Problem:
Format every line of the listing below as a numbered list, skipping blank lines and omitting the pictures.

(Data extracted from a collection)
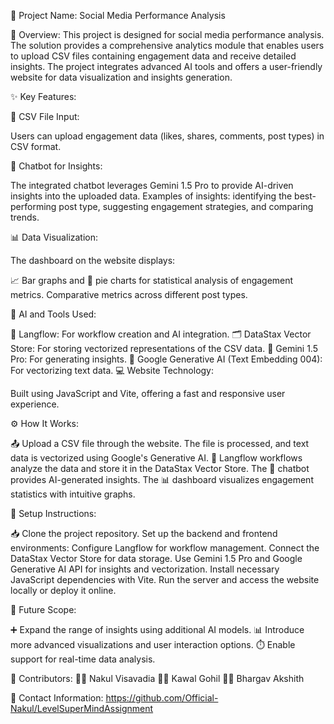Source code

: 🎯 Project Name: Social Media Performance Analysis

🌟 Overview:
This project is designed for social media performance analysis. The solution provides a comprehensive analytics module that enables users to upload CSV files containing engagement data and receive detailed insights. The project integrates advanced AI tools and offers a user-friendly website for data visualization and insights generation.

✨ Key Features:

📂 CSV File Input:

Users can upload engagement data (likes, shares, comments, post types) in CSV format.

🤖 Chatbot for Insights:

The integrated chatbot leverages Gemini 1.5 Pro to provide AI-driven insights into the uploaded data.
Examples of insights: identifying the best-performing post type, suggesting engagement strategies, and comparing trends.

📊 Data Visualization:

The dashboard on the website displays:

📈 Bar graphs and 🥧 pie charts for statistical analysis of engagement metrics.
Comparative metrics across different post types.

🔧 AI and Tools Used:

🔄 Langflow: For workflow creation and AI integration.
🗂️ DataStax Vector Store: For storing vectorized representations of the CSV data.
🌟 Gemini 1.5 Pro: For generating insights.
🤖 Google Generative AI (Text Embedding 004): For vectorizing text data.
💻 Website Technology:

Built using JavaScript and Vite, offering a fast and responsive user experience.

⚙️ How It Works:

📤 Upload a CSV file through the website.
The file is processed, and text data is vectorized using Google's Generative AI.
🔄 Langflow workflows analyze the data and store it in the DataStax Vector Store.
The 🤖 chatbot provides AI-generated insights.
The 📊 dashboard visualizes engagement statistics with intuitive graphs.

🚀 Setup Instructions:

📥 Clone the project repository.
Set up the backend and frontend environments:
Configure Langflow for workflow management.
Connect the DataStax Vector Store for data storage.
Use Gemini 1.5 Pro and Google Generative AI API for insights and vectorization.
Install necessary JavaScript dependencies with Vite.
Run the server and access the website locally or deploy it online.

🔮 Future Scope:

➕ Expand the range of insights using additional AI models.
📊 Introduce more advanced visualizations and user interaction options.
⏱️ Enable support for real-time data analysis.

👥 Contributors:
 👨‍💻 Nakul Visavadia
 👨‍💻 Kawal Gohil
 👨‍💻 Bhargav Akshith

📩 Contact Information:
https://github.com/Official-Nakul/LevelSuperMindAssignment
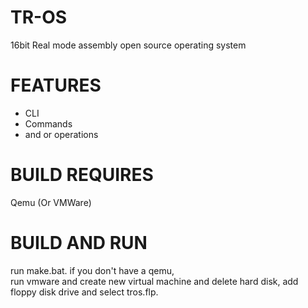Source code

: # TR-OS
16bit Real mode assembly open source operating system
# FEATURES
- CLI
- Commands
- and or operations
# BUILD REQUIRES
Qemu (Or VMWare)
# BUILD AND RUN
run make.bat. if you don't have a qemu, <br>
run vmware and create new virtual machine and delete hard disk, add floppy disk drive and select tros.flp.
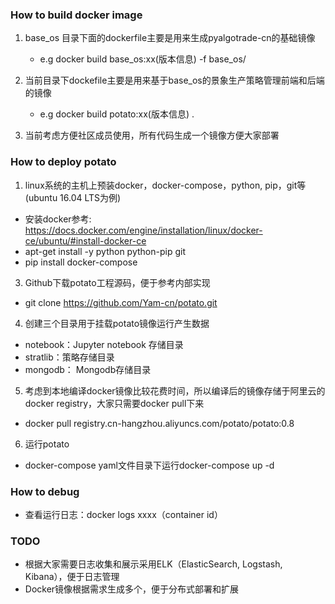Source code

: ### How to build docker image
1. base_os 目录下面的dockerfile主要是用来生成pyalgotrade-cn的基础镜像
   * e.g docker build base_os:xx(版本信息) -f base_os/

2. 当前目录下dockefile主要是用来基于base_os的景象生产策略管理前端和后端的镜像
   * e.g docker build potato:xx(版本信息) .

3. 当前考虑方便社区成员使用，所有代码生成一个镜像方便大家部署

### How to deploy potato
1. linux系统的主机上预装docker，docker-compose，python, pip，git等(ubuntu 16.04 LTS为例)
  * 安装docker参考: https://docs.docker.com/engine/installation/linux/docker-ce/ubuntu/#install-docker-ce
  * apt-get install -y python python-pip git
  * pip install docker-compose

3. Github下载potato工程源码，便于参考内部实现
  * git clone https://github.com/Yam-cn/potato.git

4. 创建三个目录用于挂载potato镜像运行产生数据
  * notebook：Jupyter notebook 存储目录
  * stratlib：策略存储目录
  * mongodb： Mongodb存储目录

5. 考虑到本地编译docker镜像比较花费时间，所以编译后的镜像存储于阿里云的docker registry，大家只需要docker pull下来
  * docker pull registry.cn-hangzhou.aliyuncs.com/potato/potato:0.8

6. 运行potato
  * docker-compose yaml文件目录下运行docker-compose up -d

### How to debug
  * 查看运行日志：docker logs xxxx（container id）

### TODO
  * 根据大家需要日志收集和展示采用ELK（ElasticSearch, Logstash, Kibana），便于日志管理
  * Docker镜像根据需求生成多个，便于分布式部署和扩展

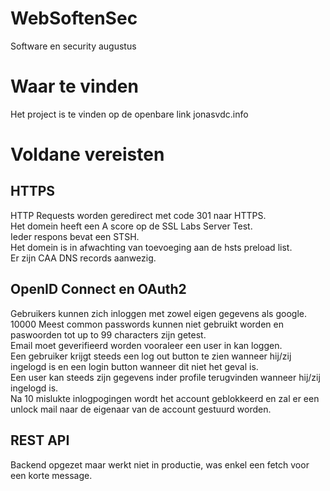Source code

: # WebSoftenSec
Software en security augustus


# Waar te vinden
Het project is te vinden op de openbare link jonasvdc.info

# Voldane vereisten

## HTTPS
HTTP Requests worden geredirect met code 301 naar HTTPS.  
Het domein heeft een A score op de SSL Labs Server Test.  
Ieder respons bevat een STSH.  
Het domein is in afwachting van toevoeging aan de hsts preload list.  
Er zijn CAA DNS records aanwezig.  

## OpenID Connect en OAuth2

Gebruikers kunnen zich inloggen met zowel eigen gegevens als google.  
10000 Meest common passwords kunnen niet gebruikt worden en paswoorden tot up to 99 characters zijn getest.  
Email moet geverifieerd worden vooraleer een user in kan loggen.  
Een gebruiker krijgt steeds een log out button te zien wanneer hij/zij ingelogd is en een login button wanneer dit niet het geval is.  
Een user kan steeds zijn gegevens inder profile terugvinden wanneer hij/zij ingelogd is.  
Na 10 mislukte inlogpogingen wordt het account geblokkeerd en zal er een unlock mail naar de eigenaar van de account gestuurd worden.  

## REST API

Backend opgezet maar werkt niet in productie, was enkel een fetch voor een korte message.
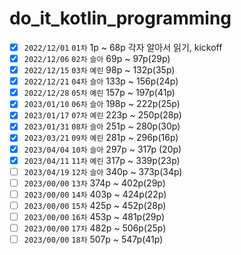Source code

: # do_it_kotlin_programming

- [x] `2022/12/01` `01차` 1p ~ 68p 각자 알아서 읽기, kickoff
- [x] `2022/12/06` `02차` `슬아` 69p ~ 97p(29p)
- [x] `2022/12/15` `03차` `예린` 98p ~ 132p(35p)
- [x] `2022/12/21` `04차` `슬아` 133p ~ 156p(24p)
- [x] `2022/12/28` `05차` `예린` 157p ~ 197p(41p)
- [x] `2023/01/10` `06차` `슬아` 198p ~ 222p(25p)
- [x] `2023/01/17` `07차` `예린` 223p ~ 250p(28p)
- [x] `2023/01/31` `08차` `슬아` 251p ~ 280p(30p)
- [x] `2023/03/21` `09차` `예린` 281p ~ 296p(16p)
- [x] `2023/04/04` `10차` `슬아` 297p ~ 317p (20p)
- [x] `2023/04/11` `11차` `예린` 317p ~ 339p(23p)
- [ ] `2023/04/19` `12차` `슬아` 340p ~ 373p(34p)
- [ ] `2023/00/00` `13차` 374p ~ 402p(29p)
- [ ] `2023/00/00` `14차` 403p ~ 424p(22p)
- [ ] `2023/00/00` `15차` 425p ~ 452p(28p)
- [ ] `2023/00/00` `16차` 453p ~ 481p(29p)
- [ ] `2023/00/00` `17차` 482p ~ 506p(25p)
- [ ] `2023/00/00` `18차` 507p ~ 547p(41p)
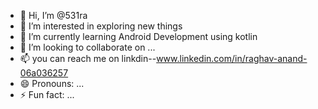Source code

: - 👋 Hi, I’m @531ra
- 👀 I’m interested in exploring new things
- 🌱 I’m currently learning Android Development using kotlin
- 💞️ I’m looking to collaborate on ...
- 📫 you can reach me on linkdin--www.linkedin.com/in/raghav-anand-06a036257
- 😄 Pronouns: ...
- ⚡ Fun fact: ...

<!---
531ra/531ra is a ✨ special ✨ repository because its `README.md` (this file) appears on your GitHub profile.
You can click the Preview link to take a look at your changes.
--->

The completed task:
1. Source code
2. : 🎯 Project Name: Social Media Performance Analysis
3. 🌟 Overview:
4. This project is designed for social media performance analysis. The solution provides a comprehensive analytics module that enables users to upload CSV files containing engagement data and receive detailed insights. The project integrates advanced AI tools and offers a user-friendly website for data visualization and insights generation.
5. ✨ Key Features:
6. 📂 CSV File Input:
7. Users can upload engagement data (likes, shares, comments, post types) in CSV format.
8. 🤖 Chatbot for Insights:
9. The integrated chatbot leverages Gemini 1.5 Pro to provide AI-driven insights into the uploaded data.
10. Examples of insights: identifying the best-performing post type, suggesting engagement strategies, and comparing trends.
11. 📊 Data Visualization:
12. The dashboard on the website displays:
13. 📈 Bar graphs and 🥧 pie charts for statistical analysis of engagement metrics.
14. Comparative metrics across different post types.
15. 🔧 AI and Tools Used:
16. 🔄 Langflow: For workflow creation and AI integration.
17. 🗂️ DataStax Vector Store: For storing vectorized representations of the CSV data.
18. 🌟 Gemini 1.5 Pro: For generating insights.
19. 🤖 Google Generative AI (Text Embedding 004): For vectorizing text data.
20. 💻 Website Technology:
21. Built using JavaScript and Vite, offering a fast and responsive user experience.
22. ⚙️ How It Works:
23. 📤 Upload a CSV file through the website.
24. The file is processed, and text data is vectorized using Google's Generative AI.
25. 🔄 Langflow workflows analyze the data and store it in the DataStax Vector Store.
26. The 🤖 chatbot provides AI-generated insights.
27. The 📊 dashboard visualizes engagement statistics with intuitive graphs.
28. 🚀 Setup Instructions:
29. 📥 Clone the project repository.
30. Set up the backend and frontend environments:
31. Configure Langflow for workflow management.
32. Connect the DataStax Vector Store for data storage.
33. Use Gemini 1.5 Pro and Google Generative AI API for insights and vectorization.
34. Install necessary JavaScript dependencies with Vite.
35. Run the server and access the website locally or deploy it online.
36. 🔮 Future Scope:
37. ➕ Expand the range of insights using additional AI models.
38. 📊 Introduce more advanced visualizations and user interaction options.
39. ⏱️ Enable support for real-time data analysis.
40. 👥 Contributors:
41.  👨‍💻 Nakul Visavadia
42.  👨‍💻 Kawal Gohil
43.  👨‍💻 Bhargav Akshith
44. 📩 Contact Information:
45. https://github.com/Official-Nakul/LevelSuperMindAssignment
46. Source code
47. : # TR-OS
48. 16bit Real mode assembly open source operating system
49. # FEATURES
50. - CLI
51. - Commands
52. - and or operations
53. # BUILD REQUIRES
54. Qemu (Or VMWare)
55. # BUILD AND RUN
56. run make.bat. if you don't have a qemu, <br>
57. run vmware and create new virtual machine and delete hard disk, add floppy disk drive and select tros.flp.
58. Source code
59. : ### How to build docker image
60. 1. base_os 目录下面的dockerfile主要是用来生成pyalgotrade-cn的基础镜像
61.    * e.g docker build base_os:xx(版本信息) -f base_os/
62. 2. 当前目录下dockefile主要是用来基于base_os的景象生产策略管理前端和后端的镜像
63.    * e.g docker build potato:xx(版本信息) .
64. 3. 当前考虑方便社区成员使用，所有代码生成一个镜像方便大家部署
65. ### How to deploy potato
66. 1. linux系统的主机上预装docker，docker-compose，python, pip，git等(ubuntu 16.04 LTS为例)
67.   * 安装docker参考: https://docs.docker.com/engine/installation/linux/docker-ce/ubuntu/#install-docker-ce
68.   * apt-get install -y python python-pip git
69.   * pip install docker-compose
70. 3. Github下载potato工程源码，便于参考内部实现
71.   * git clone https://github.com/Yam-cn/potato.git
72. 4. 创建三个目录用于挂载potato镜像运行产生数据
73.   * notebook：Jupyter notebook 存储目录
74.   * stratlib：策略存储目录
75.   * mongodb： Mongodb存储目录
76. 5. 考虑到本地编译docker镜像比较花费时间，所以编译后的镜像存储于阿里云的docker registry，大家只需要docker pull下来
77.   * docker pull registry.cn-hangzhou.aliyuncs.com/potato/potato:0.8
78. 6. 运行potato
79.   * docker-compose yaml文件目录下运行docker-compose up -d
80. ### How to debug
81.   * 查看运行日志：docker logs xxxx（container id）
82. ### TODO
83.   * 根据大家需要日志收集和展示采用ELK（ElasticSearch, Logstash, Kibana），便于日志管理
84.   * Docker镜像根据需求生成多个，便于分布式部署和扩展
85. Source code
86. : # WebSoftenSec
87. Software en security augustus
88. # Waar te vinden
89. Het project is te vinden op de openbare link jonasvdc.info
90. # Voldane vereisten
91. ## HTTPS
92. HTTP Requests worden geredirect met code 301 naar HTTPS.  
93. Het domein heeft een A score op de SSL Labs Server Test.  
94. Ieder respons bevat een STSH.  
95. Het domein is in afwachting van toevoeging aan de hsts preload list.  
96. Er zijn CAA DNS records aanwezig.  
97. ## OpenID Connect en OAuth2
98. Gebruikers kunnen zich inloggen met zowel eigen gegevens als google.  
99. 10000 Meest common passwords kunnen niet gebruikt worden en paswoorden tot up to 99 characters zijn getest.  
100. Email moet geverifieerd worden vooraleer een user in kan loggen.  
101. Een gebruiker krijgt steeds een log out button te zien wanneer hij/zij ingelogd is en een login button wanneer dit niet het geval is.  
102. Een user kan steeds zijn gegevens inder profile terugvinden wanneer hij/zij ingelogd is.  
103. Na 10 mislukte inlogpogingen wordt het account geblokkeerd en zal er een unlock mail naar de eigenaar van de account gestuurd worden.  
104. ## REST API
105. Backend opgezet maar werkt niet in productie, was enkel een fetch voor een korte message.
106. Source code
107. : # do_it_kotlin_programming
108. - [x] `2022/12/01` `01차` 1p ~ 68p 각자 알아서 읽기, kickoff
109. - [x] `2022/12/06` `02차` `슬아` 69p ~ 97p(29p)
110. - [x] `2022/12/15` `03차` `예린` 98p ~ 132p(35p)
111. - [x] `2022/12/21` `04차` `슬아` 133p ~ 156p(24p)
112. - [x] `2022/12/28` `05차` `예린` 157p ~ 197p(41p)
113. - [x] `2023/01/10` `06차` `슬아` 198p ~ 222p(25p)
114. - [x] `2023/01/17` `07차` `예린` 223p ~ 250p(28p)
115. - [x] `2023/01/31` `08차` `슬아` 251p ~ 280p(30p)
116. - [x] `2023/03/21` `09차` `예린` 281p ~ 296p(16p)
117. - [x] `2023/04/04` `10차` `슬아` 297p ~ 317p (20p)
118. - [x] `2023/04/11` `11차` `예린` 317p ~ 339p(23p)
119. - [ ] `2023/04/19` `12차` `슬아` 340p ~ 373p(34p)
120. - [ ] `2023/00/00` `13차` 374p ~ 402p(29p)
121. - [ ] `2023/00/00` `14차` 403p ~ 424p(22p)
122. - [ ] `2023/00/00` `15차` 425p ~ 452p(28p)
123. - [ ] `2023/00/00` `16차` 453p ~ 481p(29p)
124. - [ ] `2023/00/00` `17차` 482p ~ 506p(25p)
125. - [ ] `2023/00/00` `18차` 507p ~ 547p(41p)
126. Source code
127. : - 👋 Hi, I’m @531ra
128. - 👀 I’m interested in exploring new things
129. - 🌱 I’m currently learning Android Development using kotlin
130. - 💞️ I’m looking to collaborate on ...
131. - 📫 you can reach me on linkdin--www.linkedin.com/in/raghav-anand-06a036257
132. - 😄 Pronouns: ...
133. - ⚡ Fun fact: ...
134. <!---
135. 531ra/531ra is a ✨ special ✨ repository because its `README.md` (this file) appears on your GitHub profile.
136. You can click the Preview link to take a look at your changes.
137. --->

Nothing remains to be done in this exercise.